Using only the entries below, copy exactly the lines that begin at the one with "Figure 9. The" and end at the one with "Figure 1. Places", both included. Drop the pictures.

INPUT FOR THIS TASK ▸
---*---

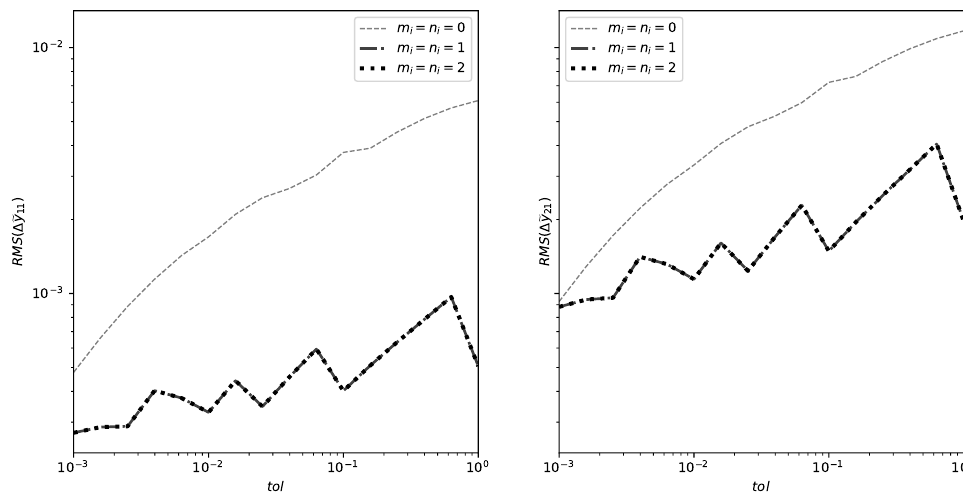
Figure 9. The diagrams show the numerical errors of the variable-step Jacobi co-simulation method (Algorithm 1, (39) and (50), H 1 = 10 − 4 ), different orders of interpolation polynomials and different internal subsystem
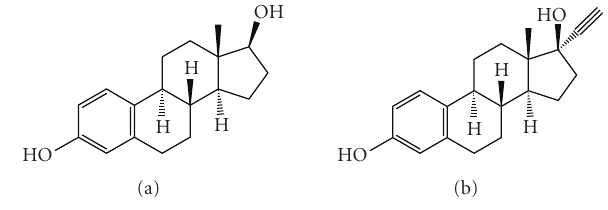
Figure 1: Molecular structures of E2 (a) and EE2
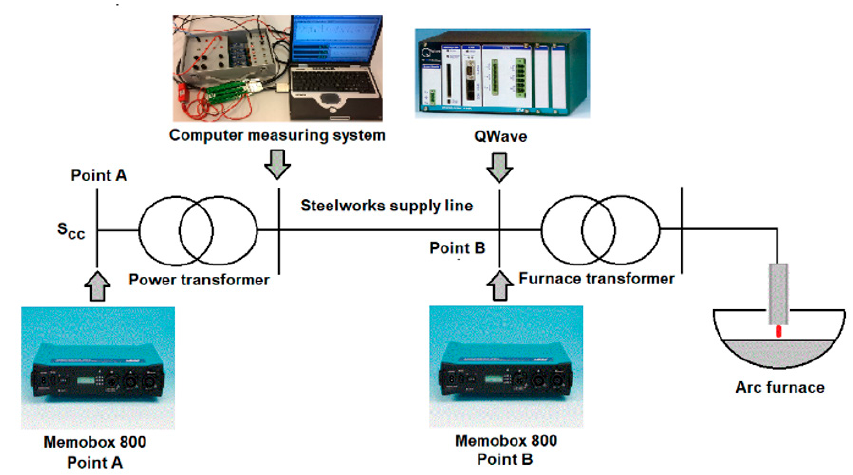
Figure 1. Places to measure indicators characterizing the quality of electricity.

---*---

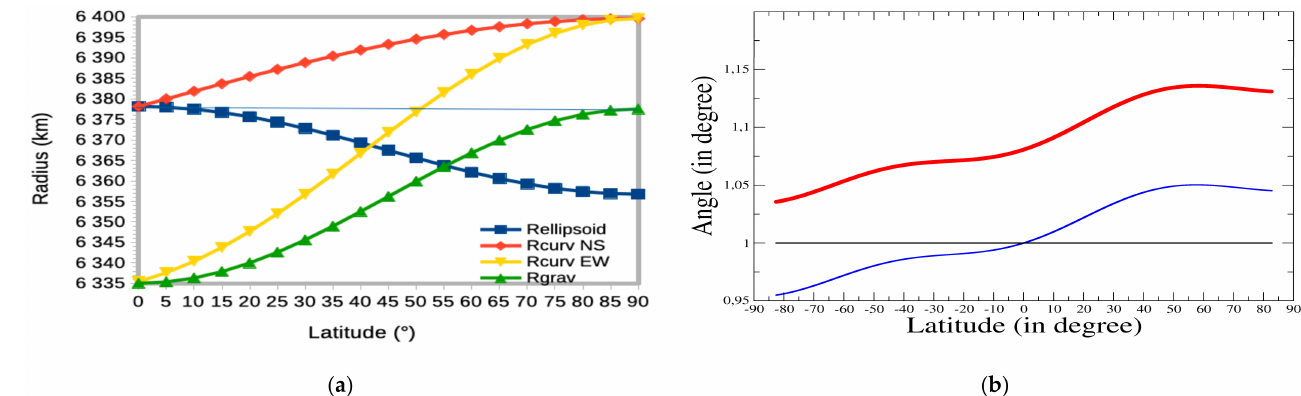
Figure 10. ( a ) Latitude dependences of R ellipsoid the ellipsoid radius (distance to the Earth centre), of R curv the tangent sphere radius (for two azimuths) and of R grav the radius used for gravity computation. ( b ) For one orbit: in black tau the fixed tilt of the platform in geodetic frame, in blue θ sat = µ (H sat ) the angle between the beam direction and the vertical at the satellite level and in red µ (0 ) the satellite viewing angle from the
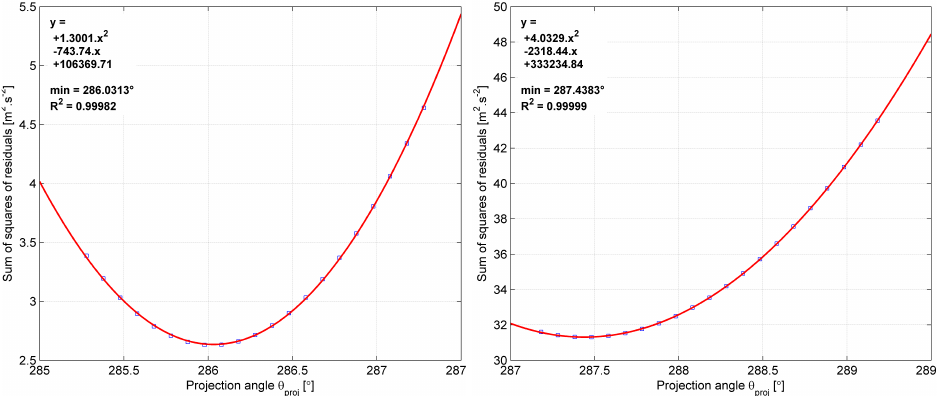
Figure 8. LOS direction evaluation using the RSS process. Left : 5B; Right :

---*---

OUTPUT ▸
Figure 9. The diagrams show the numerical errors of the variable-step Jacobi co-simulation method (Algorithm 1, (39) and (50), H 1 = 10 − 4 ), different orders of interpolation polynomials and different internal subsystem
Figure 1: Molecular structures of E2 (a) and EE2
Figure 1. Places to measure indicators characterizing the quality of electricity.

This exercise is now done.